I muretti a secco, una meraviglia italiana ‘patrimonio dell’umanità’

di Chiara Farigu

Ci sono nata in mezzo ai muretto a secco. Ho visto con quanta maestria i contadini di una volta usavano recintare gli appezzamenti di terreno di proprietà. Un’arte sopraffina nel sovrapporre le pietre di piccole e grandi dimensioni senza alcun collante, se non della terra secca per coprire piccoli avvallamenti e mettere in equilibrio il piano successivo. In Sardegna sono una delle modalità di costruzione più antiche e conosciute (i Nuraghe ne sono una meravigliosa testimonianza). Sono figli dell’Editto regio delle chiudende del 1820 che autorizzava a chiudere, ovvero a recintare, terreni considerati fino ad allora di proprietà collettiva per essere coltivati da privati. L’obiettivo era proteggere i campi coltivati, fino ad allora di uso comunitario, dalla pastorizia vagante. Da allora in poi fu tutto un susseguirsi di recensioni più o meno regolari. Non mancarono gli abusi poiché non sempre vennero rispettati i confini e non poche fontane di uso comune vennero inglobate in terreni divenuti privati. “Tancas serradas a muru, fattas a s’afferra afferra, Si su chelu fit in terra, che l’aian serradu puru” (=Tanche chiuse con muro fatte all’arraffa arraffa; se il cielo fosse in terra, avrebbero recintato pure quello”), così descrisse quella frenesia collettiva di accaparrarsi di tutto e di più, il poeta Melchiorre Murenu.
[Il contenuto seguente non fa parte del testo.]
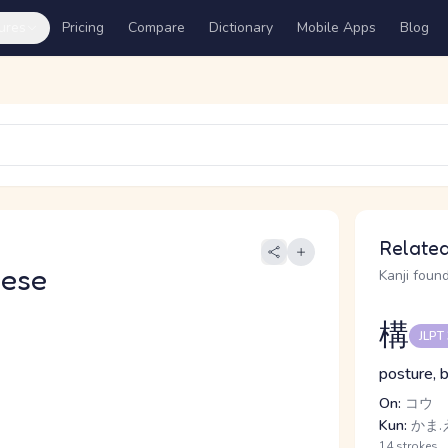
ures
Pricing
Compare
Dictionary
Mobile Apps
Blog
Related
nese
Kanji found
構
JLPT
posture, b
On:
コウ
Kun:
かま.
14 strokes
Tralasciando i motivi storici che hanno portato alle cosiddette chiudende, rimane la meraviglia di quest’arte che non conosce tempo. Perché si sposa perfettamente con la natura circostante. Soprattutto in Sardegna, dove le pietre hanno un fascino particolare, dalle più comuni di ogni forma e dimensione, a quelle levigate dal mare, dal maestrale e dal sole che assumono forme curiose, di animali o visi umani, sino ai Menhir, i monoliti presenti in diverse aree dell’isola e alle ‘pietre musicali’ magicamente levigate dallo scultore Pinuccio Sciola, ammirate dai turisti di tutto il mondo.
Lavorarle, assemblarle, sovrapporle, un’arte unica. Soprattutto nei muretti a secco. In Sardegna ma anche in altre parti d’Italia. Una tradizione da rispettare e tramandare. E da ieri dichiarati dall’Unesco patrimonio dell’Umanità. Perché oltre alla perfezione della tecnica costruttiva “svolgono un ruolo vitale nella prevenzione delle slavine, delle alluvioni, delle valanghe, nel combattere l’erosione e la desertificazione delle terre, migliorando la biodiversità e creando le migliori condizioni microclimatiche per l’agricoltura”.
Una soddisfazione per l’Italia che ha sbaragliato la concorrenza di Cipro, Croazia, Francia, Grecia, Italia, Slovenia, Spagna e Svizzera.